Hospital staffing levels are a common source of frustration for staff who frequently work in understaffed environments. For healthcare professionals, the effects of understaffing on both patients and colleagues are often clear to see – delays in care, staff burnout, and less time to communicate with patients. Yet for healthcare organisations, staffing decisions are rarely straightforward, and the benefits must be balanced against the limited resources available. As a result, questions around the affordability of hospital staffing levels are often central to operational decision making. Therefore, there is a need to understand not only whether higher staffing levels improve outcomes, but whether they can be justified as a sustainable investment for healthcare organisations.

This retrospective longitudinal study and economic evaluation examined the cost-effectiveness of eliminating hospital nursing understaffing in English acute hospitals. The authors used routinely collected hospital data to model the impact of increasing staffing levels and evaluated the associated costs and patient outcomes. Their findings suggest that eliminating understaffing is associated with reduced length of stay and lower mortality. Whilst increasing staffing levels inevitably comes at a financial cost, these costs were partially offset through reductions in adverse outcomes and shorter hospital stays. Notably, economic analysis suggested that improving staffing levels represented excellent value for money when considered against commonly used health economic thresholds – in fact, the cost per quality-adjusted life year was approximately ten times lower than the threshold currently used in the UK to inform approval decisions for new medicines.
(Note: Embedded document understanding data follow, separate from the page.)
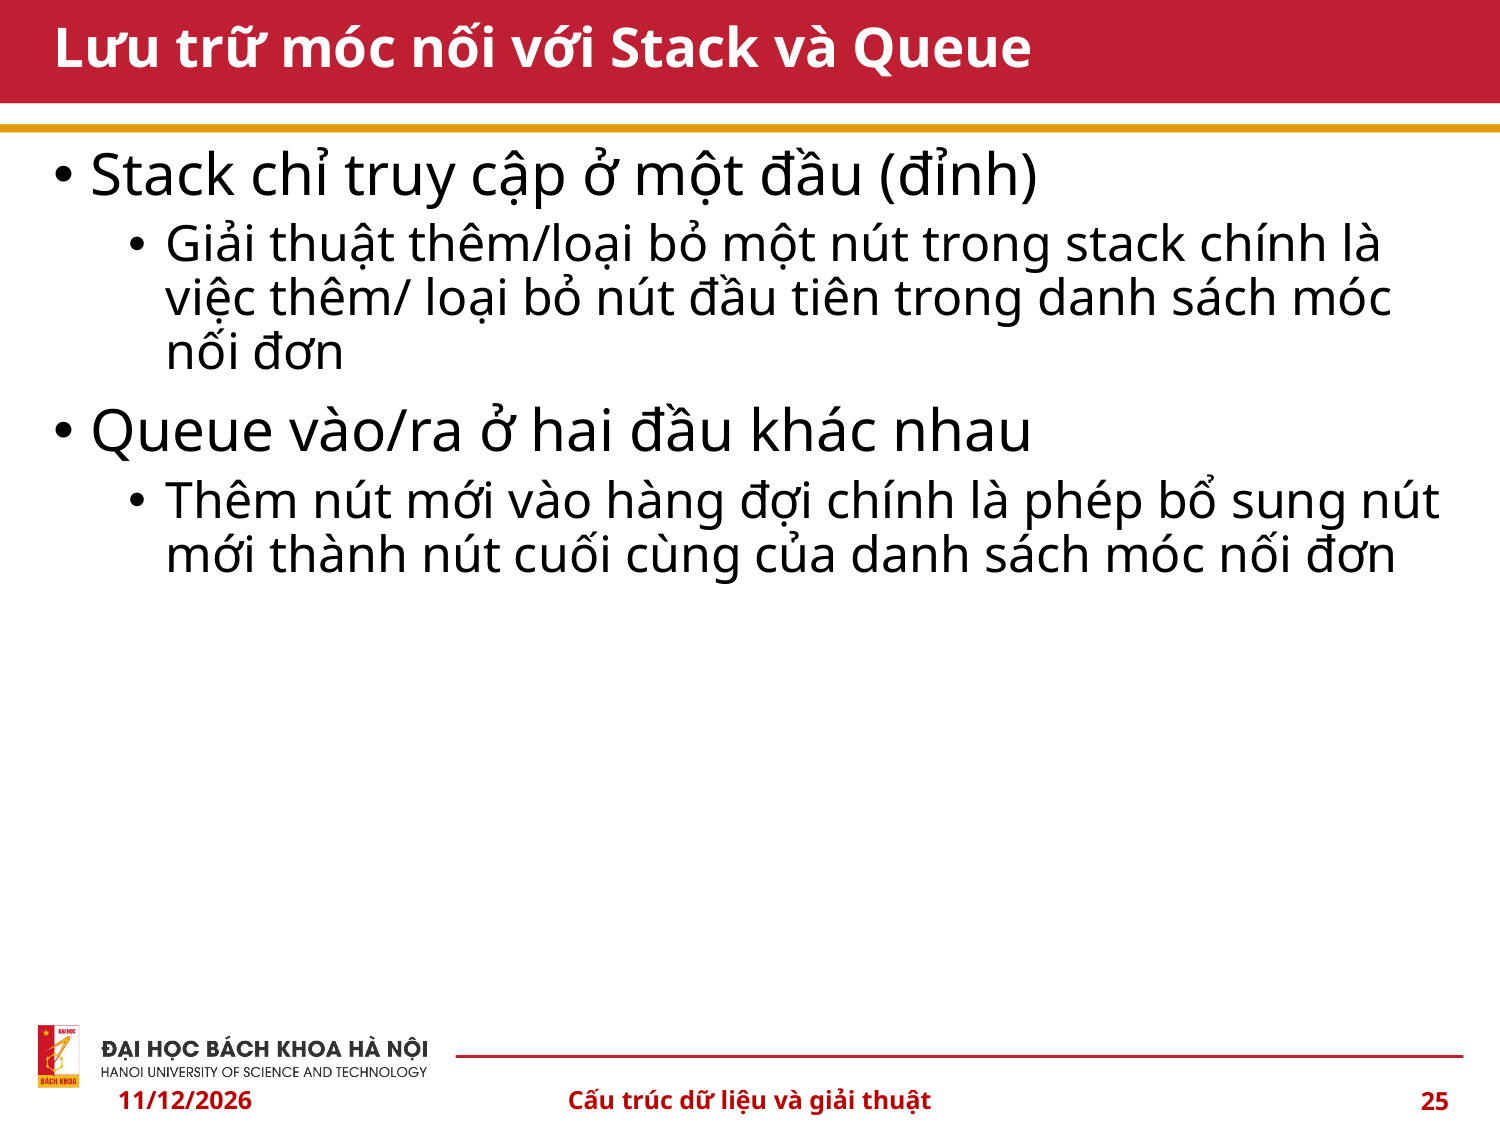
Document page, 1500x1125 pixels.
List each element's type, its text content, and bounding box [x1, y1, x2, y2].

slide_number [103, 1076, 441, 1125]
footer Cấu trúc dữ liệu và giải thuật [496, 1076, 1004, 1125]
title Lưu trữ móc nối với Stack và Queue [38, 12, 1462, 87]
slide_number 25 [1126, 1078, 1464, 1125]
picture [0, 0, 1500, 1125]
list Stack chỉ truy cập ở một đầu (đỉnh) Giải thuật thêm/loại bỏ một nút trong stack chính là việc thêm/ loại bỏ nút đầu tiên trong danh sách móc nối đơn Queue vào/ra ở hai đầu khác nhau Thêm nút mới vào hàng đợi chính là phép bổ sung nút mới thành nút cuối cùng của danh sách móc nối đơn [38, 138, 1462, 1008]
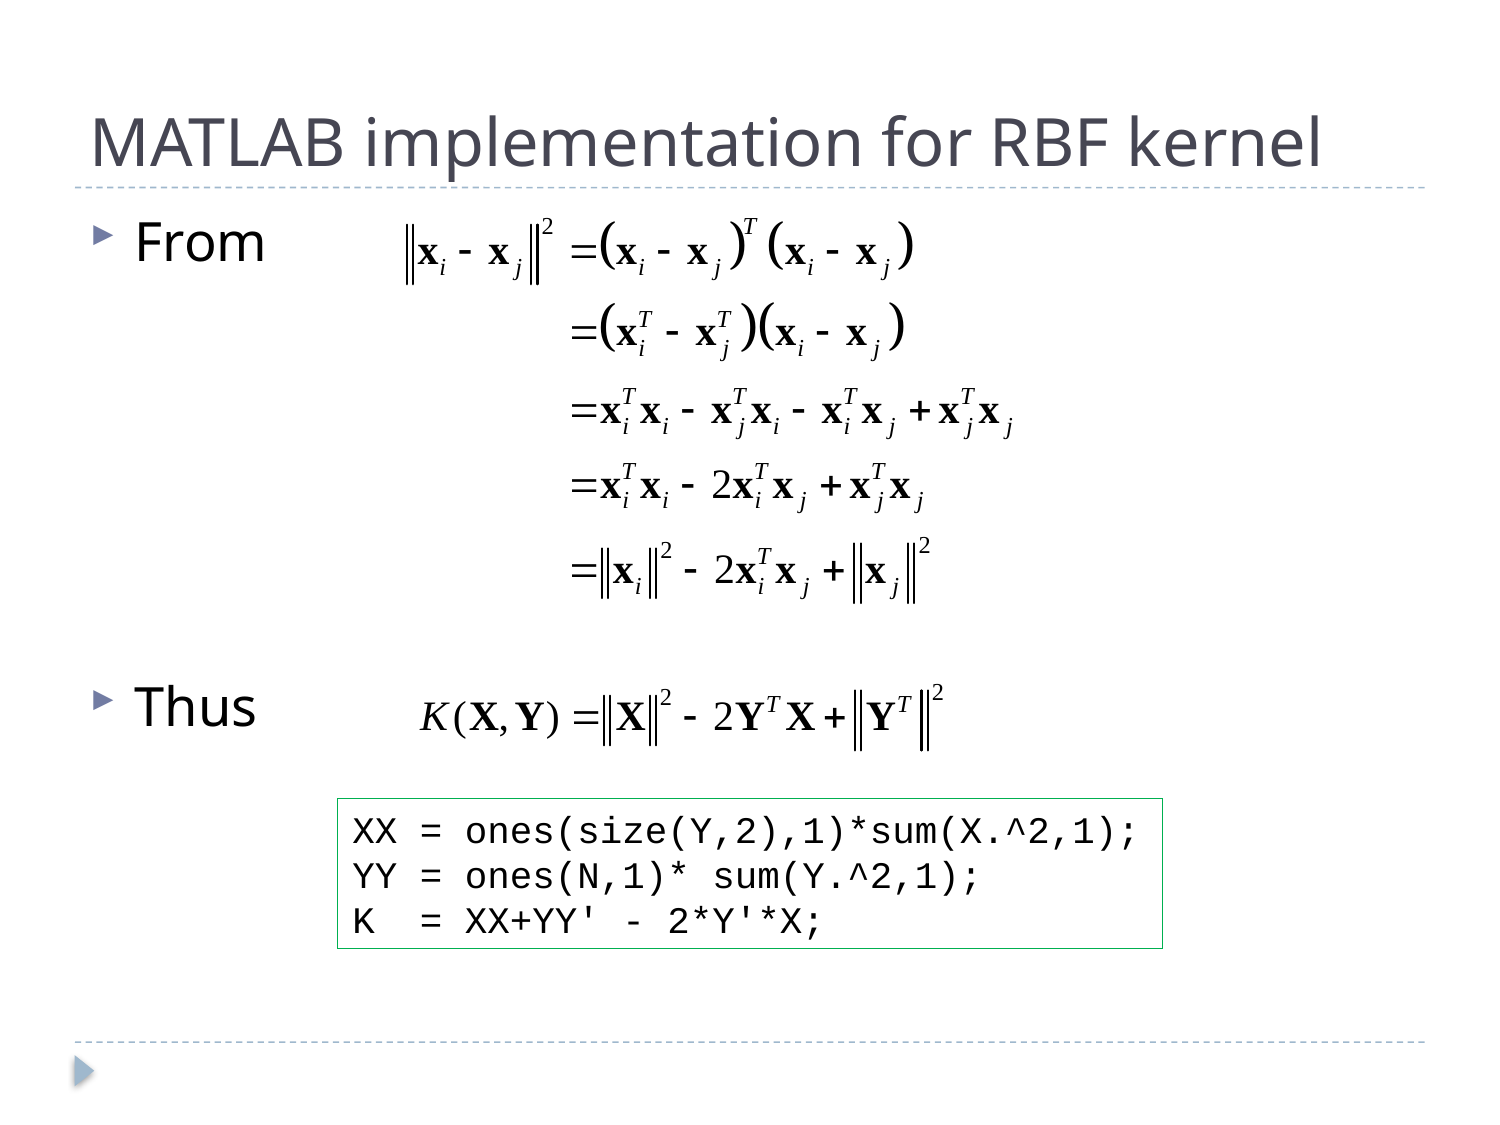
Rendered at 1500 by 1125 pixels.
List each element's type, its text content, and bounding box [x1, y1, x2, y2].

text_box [412, 674, 952, 760]
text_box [398, 206, 1026, 613]
list From Thus [75, 200, 1425, 1010]
title MATLAB implementation for RBF kernel [75, 24, 1425, 188]
text_box XX = ones(size(Y,2),1)*sum(X.^2,1); YY = ones(N,1)* sum(Y.^2,1); K = XX+YY' - 2*Y'*X; [337, 798, 1163, 949]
The results of this study suggest that eliminating nursing understaffing may improve patient outcomes and offers exceptional value for money. Whilst not addressing a staffing gap may appear at the surface to make financial sense in the short-term, this perspective overlooks the potential downstream clinical and economic consequences that could result. These findings provide an important reminder that decisions about staffing are not only a financial decision but are also a decision about risk, and organisations should be mindful of these potential longer term clinical and economic costs associated with understaffing when designing sustainable workforce policies.